Vladimir Nabokov

NABOKV-L post 0019859, Wed, 21 Apr 2010 11:08:54 -0400

Subject
Re: QUERY: Elysian mash-up
Date
Body
Gary,
I discussed this passage extensively back in 2007 here:
http://listserv.ucsb.edu/lsv-cgi-bin/wa?A2=ind0710&L=nabokv-l&P=5214

I reserve the right to recant some of what I said there, but we agree that Shade must have had Hazel in mind when he wrote the passage. It's an odd choice, no? Why recast your dead daughter as someone else's dead wife? By turning Hazel into mere poetic material, doesn't he cheapen the grief he's established in Canto Two? I like your use of "mash-up," which of course describes not just this passage but the whole novel.

Let me share one very tenuous connection to this passage, which may or may not be valid. In 1959, just as VN was preparing to write PF, Mary Shelley's suppressed novel Mathilda was published for the first time, in an edition edited by Elizabeth Nitchie. The edition includes parts of a previous draft, a framing device (later abandoned) set in the Elysian Gardens (classical architecture and a fountain in the middle). Here we find souls "who having just escaped from care & pain have not yet recovered full sense of enjoyment," which seems likewise to be the case for the two wives in Shade's scene. Observing a group of "disciples" gathered under the fountain, the narrator is drawn to "a woman of about 23 years of age [Hazel's age when she died] in the full enjoyment of the most exquisite beauty [opposite of Hazel], her golden hair [like the wives in Shade's scene] floated in ringlets on her shoulders--her hazle eyes were shaded by heavy lids [hazle...shade] . . . But she appeared thoughtful and unhappy [again like the two wives]." Could this be the inspiration for Shade's scene?

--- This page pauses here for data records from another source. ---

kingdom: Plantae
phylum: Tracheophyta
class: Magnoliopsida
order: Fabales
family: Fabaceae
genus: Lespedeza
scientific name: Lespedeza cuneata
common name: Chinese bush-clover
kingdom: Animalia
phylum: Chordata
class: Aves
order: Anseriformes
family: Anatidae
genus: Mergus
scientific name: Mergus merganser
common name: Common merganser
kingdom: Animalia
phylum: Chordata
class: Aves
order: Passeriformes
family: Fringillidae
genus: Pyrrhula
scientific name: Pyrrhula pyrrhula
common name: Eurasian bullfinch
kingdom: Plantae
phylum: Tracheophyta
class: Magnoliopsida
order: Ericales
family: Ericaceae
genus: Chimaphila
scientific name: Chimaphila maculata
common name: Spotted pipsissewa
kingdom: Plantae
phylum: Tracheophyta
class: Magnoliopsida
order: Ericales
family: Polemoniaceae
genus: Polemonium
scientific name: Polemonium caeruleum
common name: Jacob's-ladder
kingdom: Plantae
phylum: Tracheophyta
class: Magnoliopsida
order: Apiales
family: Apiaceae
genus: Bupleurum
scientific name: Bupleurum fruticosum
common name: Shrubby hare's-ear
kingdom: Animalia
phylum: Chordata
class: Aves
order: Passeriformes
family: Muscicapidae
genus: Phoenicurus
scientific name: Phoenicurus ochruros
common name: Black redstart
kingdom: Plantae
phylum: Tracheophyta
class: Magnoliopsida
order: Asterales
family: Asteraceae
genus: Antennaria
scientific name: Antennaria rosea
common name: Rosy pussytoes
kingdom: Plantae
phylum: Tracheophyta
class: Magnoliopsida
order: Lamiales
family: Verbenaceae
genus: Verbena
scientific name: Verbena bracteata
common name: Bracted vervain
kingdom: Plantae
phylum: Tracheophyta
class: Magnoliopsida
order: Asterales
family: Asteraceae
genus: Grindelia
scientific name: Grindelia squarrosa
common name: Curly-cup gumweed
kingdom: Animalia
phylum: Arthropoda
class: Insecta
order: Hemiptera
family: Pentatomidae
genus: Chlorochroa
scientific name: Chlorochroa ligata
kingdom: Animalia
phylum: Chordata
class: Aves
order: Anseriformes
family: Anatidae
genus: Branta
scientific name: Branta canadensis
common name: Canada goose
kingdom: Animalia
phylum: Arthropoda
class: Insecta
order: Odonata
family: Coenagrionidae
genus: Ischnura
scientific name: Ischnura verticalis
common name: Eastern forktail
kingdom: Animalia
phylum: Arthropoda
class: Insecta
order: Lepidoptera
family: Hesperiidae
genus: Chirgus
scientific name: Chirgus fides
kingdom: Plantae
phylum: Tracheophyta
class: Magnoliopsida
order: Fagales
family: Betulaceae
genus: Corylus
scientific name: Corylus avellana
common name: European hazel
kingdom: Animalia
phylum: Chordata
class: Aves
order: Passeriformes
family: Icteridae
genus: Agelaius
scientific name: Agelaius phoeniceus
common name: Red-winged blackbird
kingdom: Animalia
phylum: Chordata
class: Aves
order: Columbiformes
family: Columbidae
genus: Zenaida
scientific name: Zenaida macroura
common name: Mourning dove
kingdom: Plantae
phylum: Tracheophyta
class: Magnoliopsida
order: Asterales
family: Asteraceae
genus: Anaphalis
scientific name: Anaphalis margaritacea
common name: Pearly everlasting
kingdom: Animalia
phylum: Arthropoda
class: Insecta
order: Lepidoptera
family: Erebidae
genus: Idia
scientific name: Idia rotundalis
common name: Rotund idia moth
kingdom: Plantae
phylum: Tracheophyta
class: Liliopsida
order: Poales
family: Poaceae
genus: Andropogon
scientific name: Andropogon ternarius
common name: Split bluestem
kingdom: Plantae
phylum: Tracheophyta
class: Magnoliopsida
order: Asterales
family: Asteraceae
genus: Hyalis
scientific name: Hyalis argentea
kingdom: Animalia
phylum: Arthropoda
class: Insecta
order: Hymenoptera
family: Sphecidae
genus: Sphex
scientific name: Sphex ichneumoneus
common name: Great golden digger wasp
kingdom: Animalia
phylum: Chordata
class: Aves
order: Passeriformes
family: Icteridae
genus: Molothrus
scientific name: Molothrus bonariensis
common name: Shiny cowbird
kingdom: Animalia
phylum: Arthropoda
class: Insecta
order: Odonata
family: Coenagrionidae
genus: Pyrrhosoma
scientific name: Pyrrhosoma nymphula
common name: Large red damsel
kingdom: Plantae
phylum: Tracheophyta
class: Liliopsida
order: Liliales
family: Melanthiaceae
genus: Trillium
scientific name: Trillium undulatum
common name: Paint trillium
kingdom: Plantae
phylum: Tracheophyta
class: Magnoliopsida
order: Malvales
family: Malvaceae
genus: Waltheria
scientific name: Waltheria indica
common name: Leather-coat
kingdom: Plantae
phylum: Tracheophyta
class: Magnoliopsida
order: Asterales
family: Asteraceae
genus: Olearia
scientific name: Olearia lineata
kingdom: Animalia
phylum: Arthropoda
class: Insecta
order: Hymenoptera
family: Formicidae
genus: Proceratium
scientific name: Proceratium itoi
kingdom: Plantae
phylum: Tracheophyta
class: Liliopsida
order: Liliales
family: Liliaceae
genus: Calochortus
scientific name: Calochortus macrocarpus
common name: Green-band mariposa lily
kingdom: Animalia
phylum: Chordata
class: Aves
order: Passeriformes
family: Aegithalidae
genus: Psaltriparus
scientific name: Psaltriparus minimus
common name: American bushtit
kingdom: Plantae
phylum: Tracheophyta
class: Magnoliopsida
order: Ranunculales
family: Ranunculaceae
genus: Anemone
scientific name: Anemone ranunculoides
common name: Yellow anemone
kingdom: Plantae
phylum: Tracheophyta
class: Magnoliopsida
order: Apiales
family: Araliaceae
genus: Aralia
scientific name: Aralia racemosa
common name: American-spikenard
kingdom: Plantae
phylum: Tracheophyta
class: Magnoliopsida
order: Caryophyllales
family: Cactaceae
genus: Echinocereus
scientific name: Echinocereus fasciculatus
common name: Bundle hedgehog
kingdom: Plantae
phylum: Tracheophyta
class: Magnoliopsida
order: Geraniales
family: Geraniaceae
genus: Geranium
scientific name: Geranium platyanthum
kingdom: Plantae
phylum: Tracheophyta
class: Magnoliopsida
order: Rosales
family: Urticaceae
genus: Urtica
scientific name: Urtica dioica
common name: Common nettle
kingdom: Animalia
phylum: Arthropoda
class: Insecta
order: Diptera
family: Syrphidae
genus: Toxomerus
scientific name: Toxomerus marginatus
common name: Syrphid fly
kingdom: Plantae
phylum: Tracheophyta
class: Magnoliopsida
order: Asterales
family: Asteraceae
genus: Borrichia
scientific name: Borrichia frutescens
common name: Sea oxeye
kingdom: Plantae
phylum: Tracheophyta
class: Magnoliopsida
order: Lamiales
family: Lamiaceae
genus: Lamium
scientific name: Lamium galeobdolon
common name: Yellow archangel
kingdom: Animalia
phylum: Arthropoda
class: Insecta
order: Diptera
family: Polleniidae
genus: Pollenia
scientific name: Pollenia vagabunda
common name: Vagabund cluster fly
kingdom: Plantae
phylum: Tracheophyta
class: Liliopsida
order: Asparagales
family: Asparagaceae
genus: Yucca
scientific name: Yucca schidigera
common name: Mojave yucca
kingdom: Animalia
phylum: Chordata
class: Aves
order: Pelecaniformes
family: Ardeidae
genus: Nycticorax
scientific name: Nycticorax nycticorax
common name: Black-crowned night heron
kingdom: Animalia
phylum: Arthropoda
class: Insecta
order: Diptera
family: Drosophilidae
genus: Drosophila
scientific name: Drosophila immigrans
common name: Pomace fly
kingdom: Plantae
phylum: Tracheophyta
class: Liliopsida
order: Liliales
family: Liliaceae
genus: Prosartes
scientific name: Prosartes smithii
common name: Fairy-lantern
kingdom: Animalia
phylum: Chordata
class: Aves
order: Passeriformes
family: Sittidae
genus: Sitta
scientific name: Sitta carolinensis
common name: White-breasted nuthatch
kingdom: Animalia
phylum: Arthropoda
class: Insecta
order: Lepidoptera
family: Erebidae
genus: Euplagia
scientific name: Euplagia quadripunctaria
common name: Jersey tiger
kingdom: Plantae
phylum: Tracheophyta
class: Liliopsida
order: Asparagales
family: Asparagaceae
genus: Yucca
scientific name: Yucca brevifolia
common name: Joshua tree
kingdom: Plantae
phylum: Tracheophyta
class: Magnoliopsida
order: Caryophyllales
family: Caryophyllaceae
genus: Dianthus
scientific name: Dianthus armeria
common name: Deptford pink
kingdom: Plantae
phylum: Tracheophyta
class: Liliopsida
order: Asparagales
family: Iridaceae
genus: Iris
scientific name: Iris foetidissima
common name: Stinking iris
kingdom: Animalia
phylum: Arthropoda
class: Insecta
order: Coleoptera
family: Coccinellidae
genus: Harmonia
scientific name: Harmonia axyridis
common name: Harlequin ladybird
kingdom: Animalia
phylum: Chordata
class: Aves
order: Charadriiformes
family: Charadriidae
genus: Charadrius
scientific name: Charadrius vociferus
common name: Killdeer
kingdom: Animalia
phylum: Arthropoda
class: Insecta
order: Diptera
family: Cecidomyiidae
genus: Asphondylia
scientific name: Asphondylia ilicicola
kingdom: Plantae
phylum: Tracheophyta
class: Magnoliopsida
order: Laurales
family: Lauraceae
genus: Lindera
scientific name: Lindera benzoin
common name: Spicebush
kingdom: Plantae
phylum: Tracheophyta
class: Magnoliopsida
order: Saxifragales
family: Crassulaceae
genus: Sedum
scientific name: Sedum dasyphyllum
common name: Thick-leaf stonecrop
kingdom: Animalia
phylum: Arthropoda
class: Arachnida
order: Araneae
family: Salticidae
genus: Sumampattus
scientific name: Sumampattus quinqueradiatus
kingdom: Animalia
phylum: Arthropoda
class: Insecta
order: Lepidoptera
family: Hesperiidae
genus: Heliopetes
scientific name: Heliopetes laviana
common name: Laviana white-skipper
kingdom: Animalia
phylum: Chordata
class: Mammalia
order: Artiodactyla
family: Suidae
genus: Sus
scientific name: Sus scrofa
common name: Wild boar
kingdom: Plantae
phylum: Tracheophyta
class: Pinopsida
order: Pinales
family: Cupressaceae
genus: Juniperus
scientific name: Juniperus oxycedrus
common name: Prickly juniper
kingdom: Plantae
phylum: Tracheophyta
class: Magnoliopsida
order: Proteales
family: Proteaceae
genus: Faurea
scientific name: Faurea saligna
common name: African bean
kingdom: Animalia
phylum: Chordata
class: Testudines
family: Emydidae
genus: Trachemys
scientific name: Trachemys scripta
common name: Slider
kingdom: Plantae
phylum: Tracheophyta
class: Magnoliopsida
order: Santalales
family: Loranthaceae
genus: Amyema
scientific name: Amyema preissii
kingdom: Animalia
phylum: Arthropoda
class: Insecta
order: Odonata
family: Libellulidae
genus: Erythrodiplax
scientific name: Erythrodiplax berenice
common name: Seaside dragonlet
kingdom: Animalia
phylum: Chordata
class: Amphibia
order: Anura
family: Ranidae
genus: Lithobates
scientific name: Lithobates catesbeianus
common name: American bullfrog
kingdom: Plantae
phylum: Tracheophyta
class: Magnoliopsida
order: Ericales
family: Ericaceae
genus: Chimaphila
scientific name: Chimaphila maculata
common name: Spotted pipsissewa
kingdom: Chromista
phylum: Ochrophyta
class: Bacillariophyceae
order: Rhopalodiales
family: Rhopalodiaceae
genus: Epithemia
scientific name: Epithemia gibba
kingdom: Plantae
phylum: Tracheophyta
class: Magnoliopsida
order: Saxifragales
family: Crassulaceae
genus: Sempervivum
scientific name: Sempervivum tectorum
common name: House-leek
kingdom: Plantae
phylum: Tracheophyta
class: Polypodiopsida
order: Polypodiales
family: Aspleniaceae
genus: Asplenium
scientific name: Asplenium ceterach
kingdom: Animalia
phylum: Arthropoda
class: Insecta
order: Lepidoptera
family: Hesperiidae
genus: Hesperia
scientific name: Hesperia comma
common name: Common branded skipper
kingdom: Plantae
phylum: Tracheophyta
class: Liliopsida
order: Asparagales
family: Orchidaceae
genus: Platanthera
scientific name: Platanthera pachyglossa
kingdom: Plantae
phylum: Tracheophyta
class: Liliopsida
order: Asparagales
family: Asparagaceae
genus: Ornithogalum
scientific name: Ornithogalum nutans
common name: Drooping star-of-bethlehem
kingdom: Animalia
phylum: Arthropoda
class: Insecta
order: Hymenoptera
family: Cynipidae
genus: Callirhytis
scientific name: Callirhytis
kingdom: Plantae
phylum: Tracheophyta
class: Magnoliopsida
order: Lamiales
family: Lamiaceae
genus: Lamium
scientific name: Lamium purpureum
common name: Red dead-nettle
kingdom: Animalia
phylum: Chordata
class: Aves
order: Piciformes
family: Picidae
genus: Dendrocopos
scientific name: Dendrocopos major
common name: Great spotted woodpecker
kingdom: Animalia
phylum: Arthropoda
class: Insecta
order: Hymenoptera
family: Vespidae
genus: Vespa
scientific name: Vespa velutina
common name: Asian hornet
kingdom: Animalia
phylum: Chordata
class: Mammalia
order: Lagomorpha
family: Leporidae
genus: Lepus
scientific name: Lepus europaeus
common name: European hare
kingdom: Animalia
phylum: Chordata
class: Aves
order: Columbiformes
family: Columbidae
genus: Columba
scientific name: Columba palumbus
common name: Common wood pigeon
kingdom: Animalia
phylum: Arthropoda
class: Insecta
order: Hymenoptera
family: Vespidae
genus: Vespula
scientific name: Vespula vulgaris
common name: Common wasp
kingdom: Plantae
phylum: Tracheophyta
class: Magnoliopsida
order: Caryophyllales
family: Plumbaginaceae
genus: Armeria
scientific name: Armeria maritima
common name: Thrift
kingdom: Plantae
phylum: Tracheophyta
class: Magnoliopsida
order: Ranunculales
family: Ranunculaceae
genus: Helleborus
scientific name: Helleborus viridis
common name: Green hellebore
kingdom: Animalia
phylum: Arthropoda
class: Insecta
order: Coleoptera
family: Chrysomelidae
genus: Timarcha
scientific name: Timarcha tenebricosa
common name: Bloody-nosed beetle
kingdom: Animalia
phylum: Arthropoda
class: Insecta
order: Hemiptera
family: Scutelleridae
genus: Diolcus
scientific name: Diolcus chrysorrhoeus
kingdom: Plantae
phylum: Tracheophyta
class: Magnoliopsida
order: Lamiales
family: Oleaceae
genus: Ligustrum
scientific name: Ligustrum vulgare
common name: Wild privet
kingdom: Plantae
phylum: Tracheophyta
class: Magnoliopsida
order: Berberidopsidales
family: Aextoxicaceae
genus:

This woman turns out to be Matilda, and her narration makes up the novel proper. Later in the Elysian scene, she tells of how on Earth "My passions were there my all to me and the hopeless misery that possessed me shut all love & all images of beauty from my soul--Nature was to me as the blackest night & if rays of loveliness ever strayed into my darkness it was only to draw bitter tears of hopeless anguish from my eyes [like Hazel's pained smiles?]." Matilda, like John Shade, was raised by her aunt (her mother died in childbirth and her father, heartbroken, abandoned her because she reminded him of his loss). When her father returns, Matilda is about the age of her mother when she died, and of course she looks just like her, so the father falls in love with her [see Catskin and many other incest tales], can't bear it, and commits suicide by throwing himself off a cliff into the sea. Matilda never recovers and ends up wandering the countryside, exposed to wind and rain, and dies of the illness brought on by the exposure. Leading up to her death, she is joyful because "I shall be with my father." Another quote:

"You [her one friend, Woodville], never regarded me as one of this world, but rather as a being, who for some penance was sent from the Kingdom of Shadows; and she passed a few days weeping on the earth and longing to return to her native soil." [Compare to description of Hazel in lines 337-356.]

And finally: "I go from this world where he is no longer and soon I shall meet him in another" (which reminds me, in a reversed way, of Hazel's appearance as the Red Admiral--replacing her mother, Sybil--as Shade's life, or personality, is about to run out).

Wish I could say something about the earrings and the emerald case, but I haven't made that connection. Sloughed cicada cases, by the way, do not retain the emerald coloring of the live cicada; all the ones I have seen are dull gray.